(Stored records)
______________________________
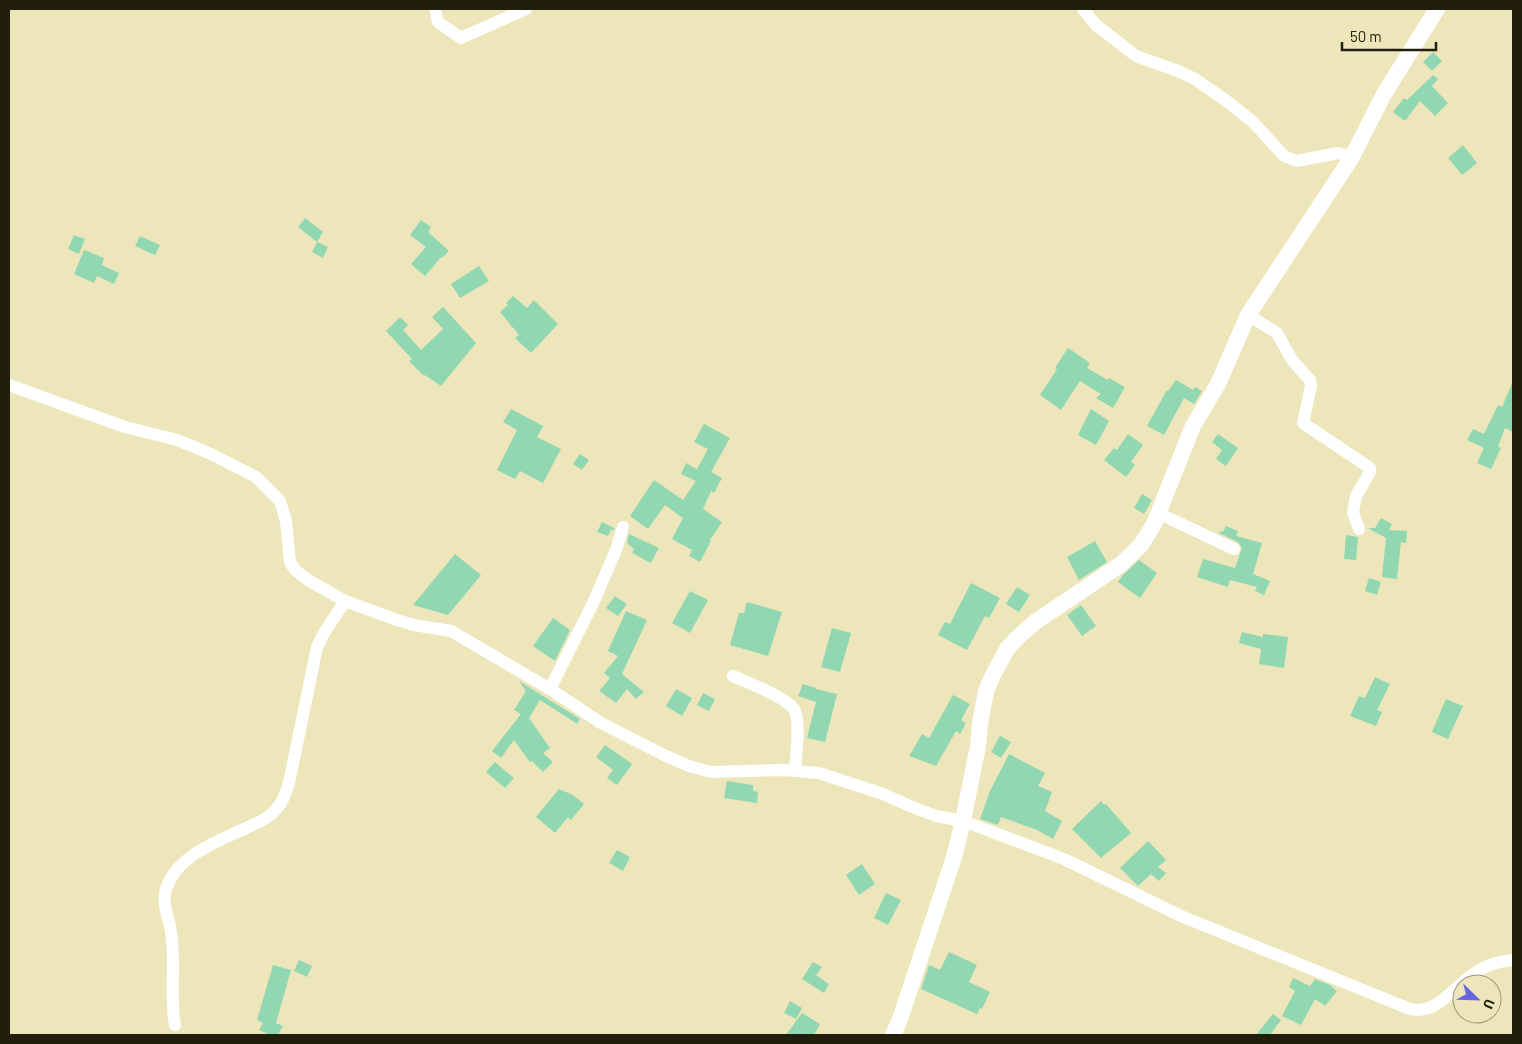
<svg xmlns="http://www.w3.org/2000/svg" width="1522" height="1044" font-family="Barlow,sans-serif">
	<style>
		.building { fill: #91d7b1 }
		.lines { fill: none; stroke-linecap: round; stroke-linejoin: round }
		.minor { stroke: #fff; stroke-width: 12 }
		.major { stroke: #fff; stroke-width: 16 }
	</style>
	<rect width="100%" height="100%" fill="#ede6bb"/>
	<!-- building -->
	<path class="building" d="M1433 52 1442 61 1432 71 1423 62Z
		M1433 75 1438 79 1432 86 1448 103 1435 116 1420 101 1405 121 1393 112 1404 98 1407 100Z
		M1463 145 1477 163 1462 175 1448 158Z
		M305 218 323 232 317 242 328 247 323 258 312 252 317 242 298 227Z
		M421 220 431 227 428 232 449 251 442 258 441 257 425 276 411 264 426 247 410 235Z
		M74 235 85 239 79 254 68 249Z
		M140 236 160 245 155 255 135 246Z
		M84 250 104 258 102 265 119 273 114 284 97 276 94 283 74 274Z
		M479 266 489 281 460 298 451 284Z
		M513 296 527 308 534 300 558 324 531 353 515 338 519 335 500 312 508 305 506 303Z
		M443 307 476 343 441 386 425 375 424 376 409 361 412 359 386 331 400 317 408 325 403 330 421 350 443 329 432 317Z
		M1068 348 1090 363 1087 368 1108 380 1109 378 1125 387 1113 408 1096 398 1101 394 1080 381 1061 410 1040 395 1057 369 1055 368Z
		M1176 380 1193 390 1195 387 1202 391 1194 404 1184 398 1164 435 1147 426 1167 390 1168 391Z
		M1513 381V432L1505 428 1498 446 1501 448 1491 469 1477 463 1484 448 1467 440 1473 429 1484 434 1498 405 1502 407Z
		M511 409 543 426 537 437 561 449 543 483 520 471 515 479 497 470 517 430 503 422Z
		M1091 409 1109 421 1096 445 1078 435Z
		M704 424 730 438 711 472 722 478 714 493 711 491 703 509 722 522 710 540 711 541 700 562 689 556 692 550 672 539 683 518 665 505 648 529 630 516 654 480 683 500 696 481 681 474 686 463 697 469 708 449 694 442Z
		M1128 434 1143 445 1131 462 1135 465 1126 477 1104 460 1114 448 1117 450Z
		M1218 434 1238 448 1226 466 1216 459 1222 450 1212 442Z
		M580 454 589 460 582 470 573 464Z
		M1142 494 1152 500 1144 514 1134 508Z
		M1381 518 1392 524 1389 530 1407 531 1406 543 1401 542 1397 579 1382 577 1386 538 1368 528H1375Z
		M602 522 614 528 613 531 611 529 608 536 597 532Z
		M1226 526 1238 531 1236 536 1262 543 1253 574 1270 581 1264 595 1255 591 1257 587 1230 580 1228 587 1197 577 1203 559 1235 568 1242 548 1238 542 1219 533 1220 531 1223 532Z
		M629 534 659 548 651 563 632 553 634 549 627 543Z
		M1346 535 1358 537 1356 560 1344 559Z
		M1095 541 1107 562 1079 580 1067 557Z
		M455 554 481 575 448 615 413 605Z
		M1139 560 1157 573 1140 598 1118 582 1122 576Z
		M1369 578 1381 582 1377 595 1365 591Z
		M971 583 1000 598 989 618 985 616 967 650 938 635 945 622 950 624Z
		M1017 587 1030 595 1019 612 1006 604Z
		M690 591 708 600 690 633 672 623Z
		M615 596 627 604 618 616 606 608Z
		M747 602 782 612 768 656 730 645 739 613H744Z
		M1081 605 1096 626 1082 636 1067 615Z
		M626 611 647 620 622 674 644 692 636 699 627 689 616 703 599 691 610 678 604 673 618 656 608 651Z
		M553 618 570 630 555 661 533 646Z
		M832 628 851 633 840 672 821 667Z
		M1242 632 1263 637V634L1288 637 1284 668 1259 664 1261 649 1239 643Z
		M1375 677 1390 684 1377 710 1382 712 1376 726 1350 716 1359 696 1365 698Z
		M519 681 580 719 577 724 540 700 529 718 550 748 543 753 553 762 543 772 532 761 530 762 514 740 501 758 492 751 521 714 514 710 526 691Z
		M803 684 816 688V689L837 694 825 742 807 738 816 702 798 696Z
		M676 689 692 698 682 716 666 706Z
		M703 693 715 699 709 711 697 705Z
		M953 695 970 704 961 720 966 723 960 734 956 731 936 766 909 756 922 734 929 738Z
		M1446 699 1463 706 1448 739 1432 732Z
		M1000 736 1011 742 1001 758 991 752Z
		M605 745 632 764 617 785 607 778 613 770 596 757Z
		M1009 754 1045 773 1038 786 1052 792 1045 811 1062 821 1053 839 1037 830 1001 817 998 825 980 819 990 791Z
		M495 762 514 778 505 788 486 772Z
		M727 781 753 785V791L758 792 757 803 724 798Z
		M559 789 573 795 584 804 571 820 568 817 555 833 536 817Z
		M1101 801 1104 805 1106 804 1131 833 1101 858 1072 829Z
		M1148 841 1166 860 1158 867 1166 873 1159 881 1151 874 1138 886 1120 868Z
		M617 850 630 857 623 871 609 863Z
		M862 864 875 884 859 895 846 875Z
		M886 893 901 900 888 925 874 918Z
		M949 952 977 965 969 982 990 992 982 1009 980 1008 977 1014 921 989 929 965 940 970Z
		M299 960 312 966 307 977 294 971Z
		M813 962 822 967 816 975 829 984 824 993 802 979Z
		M273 965 291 970 276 1023 283 1026 278 1035H270L259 1030 263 1023 257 1020Z
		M1293 978 1310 986 1315 979 1330 985 1337 991 1325 1006 1315 999 1301 1025 1282 1016 1295 991 1289 987Z
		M790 1001 802 1008 796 1019 784 1013Z
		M802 1013 820 1024 814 1035H786Z
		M1273 1014 1281 1020 1270 1035H1256Z"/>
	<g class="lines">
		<!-- minor -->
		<path class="minor" d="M435 9 438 22 461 38 526 9
			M1083 9 1096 25 1136 56 1178 71 1195 79 1228 102 1253 122 1284 156 1297 161 1338 153 1352 157
			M1248 315 1277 333 1292 360 1310 380 1311 386 1303 423 1370 468V472L1356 496 1353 513 1359 529
			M9 385 125 427 177 440 211 454 256 477 280 501 286 521 290 562 295 570 308 580 345 601 397 620 414 625 451 631 550 689 601 723 666 756 689 766 711 772 784 770 819 773 883 794 910 806 936 816 963 821 1064 859 1181 916 1410 1009C1435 1015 1452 990 1469 977 1482 967 1497 961 1513 960
			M1158 513 1234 549
			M733 676C746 682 786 697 794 709 801 721 796 755 795 770
			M550 689 594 601 616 550 623 527
			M175 1025C169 992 177 959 170 926 167 914 162 902 166 889 177 855 217 842 246 828 257 823 270 818 278 807 284 800 286 792 289 783L317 647 324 633 345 601"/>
		<!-- major -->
		<path class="major" d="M893 1035 900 1019 954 857 963 821 978 746 980 724 986 691 993 675 1007 649 1017 638 1035 622 1120 565 1141 545 1154 524 1193 426 1218 384 1248 315 1352 157 1384 94 1437 9"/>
	</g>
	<!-- border -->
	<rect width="1522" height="1044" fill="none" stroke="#211e0e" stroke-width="20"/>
	<!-- north arrow -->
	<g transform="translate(1477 999) rotate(113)"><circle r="24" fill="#ede6bb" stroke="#9b9676"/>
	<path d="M0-4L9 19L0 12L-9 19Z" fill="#6865df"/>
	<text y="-8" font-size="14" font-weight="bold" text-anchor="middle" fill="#211e0e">U</text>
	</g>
	<!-- scale -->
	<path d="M1342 42v8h94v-8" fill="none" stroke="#211e0e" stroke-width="2.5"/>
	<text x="1350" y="42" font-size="15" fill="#211e0e" stroke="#ede6bb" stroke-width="4" paint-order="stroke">50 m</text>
</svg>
______________________________
- [Work instructions] If a line above includes the string "lines", pick it out.

- [Answer to this task]
		.lines { fill: none; stroke-linecap: round; stroke-linejoin: round }
	<g class="lines">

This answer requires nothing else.